The late David Halberstam offers us a brilliant insight into the current practices of the Bush administration's attempts at rewriting history while morphing Bush's actions in Iraq with the now widely recognized accomplishments of President Harry S. Truman. The article appears in the August 2007 edition of VANITY FAIR, and is NOT TO BE MISSED reading.
In his never-ending scramble to make sense of a war long ago made senseless by his own actions, the President--with a glaring lack of interest and intellectual capacity for the lessons history offers the living--has now turned towards history as cover for his ineptitude in international affairs.
In the August 2007 edition of VANITY FAIR the late historian David Halberstam offers us the following observation about Bush
when I hear the president cite history so casually, an alarm goes off. Those who know history best tend to be tempered by it. They rarely refer to it so sweepingly and with such complete confidence. They know that it is the most mischievous of mistresses and that it touts sure things about as regularly as the tip sheets at the local track. Its most important lessons sometimes come cloaked in bitter irony. By no means does it march in a straight line toward the desired result, and the good guys do not always win. Occasionally it is like a sport with upsets, in which the weak and small defeat the great and mighty—take, for instance, the American revolutionaries vanquishing the British Army, or the Vietnamese Communists, with their limited hardware, stalemating the mighty American Army.

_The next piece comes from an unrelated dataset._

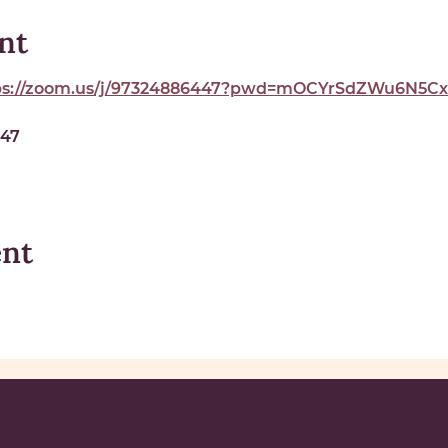
nt
ps://zoom.us/j/97324886447?pwd=mOCYrSdZWu6N5Cxe
447
ent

Bush now wants to be Harry Truman, a most cynical attempt at assuming an intellectual and leadership personna Truman never waivered from and Bush has never achieved. In a very real sense, the Rovites want to be front seat passengers on the growing legacy train Truman enjoys, without submitting to any of the heavy lifting or intellectual wrangling Truman subjected himself to in his days as President.
In the dark days of Truman's Presidency, before his amazing comeback in the 1948 Presidential campaign against Tom Dewey, Truman sought out the GOP leader Vandenberg in an attempt to push what would eventually become known as the MARSHALL PLAN through a Republican-dominated Congress not in the least bit inclined to help Truman in any way. Vandenberg perceived Truman's goal was NOT politically self-serving. The success of the MARSHALL PLAN, sixty years in retrospect, now speaks for itself. Not only did it fuel American prosperity in the 1950s, more importantly it saved western Europe from the ravages of Stalin's Communism. Vandenberg and many other of his Republican allies, were willing to set politics to one side for the greater good of the country in 1947.
More to the point, as David McCullough notes in his Pulitzer Prize winning biography of Truman, Truman invited divergent points of view from the "Wise Men" Truman sought counsel from: Chip Bohlen, Dean Acheson, George Kennan, Averill Harriman, Robert Lovett [see Walter Isaacson's THE WISE MEN, Touchstone Books, 1986]. Truman was sincere in his interest in entertaining all perspectives, and the people of America always trusted him to act in the general good of America. This is not to suggest Truman did not play favorites. He did. But he was confident enough in WHO HE WAS, and WHAT HE WAS NOT, to entertain views that did not always coincide with his own. And he wasn't afraid of his decisions once made. He slept more easily at night because his knowledge of history helped him in his decision-making.
One is invited to inquire whether Bush is remotely capable of assuming a leadership position for the greater good of America in 2007. Having seen nothing to suggest he is capable of this type of courage and determination in quest of the common good, we can only conclude we will witness nothing but more of the same in the remaining months of the Bush presidency.
Indeed, Bush's very public instransigence in the Justic Department fiasco, his blatant commutation of Scooter Libby's sentence, his indifference to the recommendations of the Baker-Hamilton commission, and his recent invoking of executive privilege in areas he has no basis involving himself in only assures us that Bush will never be moved from where he stands now.
There is no common link between Harry Truman and George W. Bush, no matter what Karl Rove would have the public believe. Harry Truman, a man of the common people, a man who read history books each and every night and yet did not hold a college degree, a man of principle who respected the office of the Presidency and who had the courage to fire a politically motivated popular General in Korea who challenged the authority of the office of the President (MacArthur), a man whose passage of the Marshall Plan and Truman Doctrine was largely the cornerstone for America's triumph in the Cold War long after Truman was dead and buried, has no comparison in Bush.
Bush's legacy, whatever it is and may become, is in the process of whithering and dying before our eyes. Truman's legacy, as David Halberstam so aptly points out in his wonderful parting words to America, continues to strengthen over time.